In other words, the scandal looks likely to center not just on the original wrongdoing—the use of biased criteria to target conservative groups. It also figures to turn on what IRS leadership, including Shulman and Lerner, knew about the effort and when, and whether their public comments—including Shulman’s testimony before Congress—were accurate and truthful. The current IRS acting commissioner, Steven Miller, was deputy commissioner under Shulman.

The IRS’s actions appear to be a ham-handed and badly misguided effort to address a legitimate issue. After the Citizens United ruling in January 2010 allowed corporations to intervene freely in election campaigns, the agency saw a surge in applications for non-profit status, especially 501(c)4 status, which allows them to intervene directly in elections, and not to disclose their donors. The law requires that 501(c)4s must have social welfare work as their prime activity, though they can do some election advocacy. Campaign-finance advocates have long been arguing that groups like Karl Rove’s Crossroads GPS, as well as some supporting President Obama like Priorities USA, are flouting those strictures by conducting the vast majority of their work to influence elections, and have been calling on the IRS to step up their scrutiny of such groups.

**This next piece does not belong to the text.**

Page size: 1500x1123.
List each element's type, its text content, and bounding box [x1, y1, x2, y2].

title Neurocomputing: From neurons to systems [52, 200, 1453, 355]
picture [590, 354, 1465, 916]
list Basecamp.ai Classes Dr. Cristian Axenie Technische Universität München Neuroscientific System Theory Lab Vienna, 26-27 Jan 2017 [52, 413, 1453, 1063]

“They’re spending tens of millions of dollars on TV ads in battleground states slamming or supporting candidates and claiming they have nothing to do with elections,” Paul Ryan of the Campaign Legal Center told msnbc.com. “It’s a total charade.”

Ryan called the IRS’s targeting of Tea Party groups “completely inappropriate.” But he raised the concern that the scandal will lead to calls for the IRS to pull back from enforcing campaign finance and tax laws more broadly.

“Now we’ll hear, 'the IRS needs to back off, the IRS is being too aggressive,'” Ryan said. “In fact, the IRS needs to do more to enforce the restrictions on political activity.”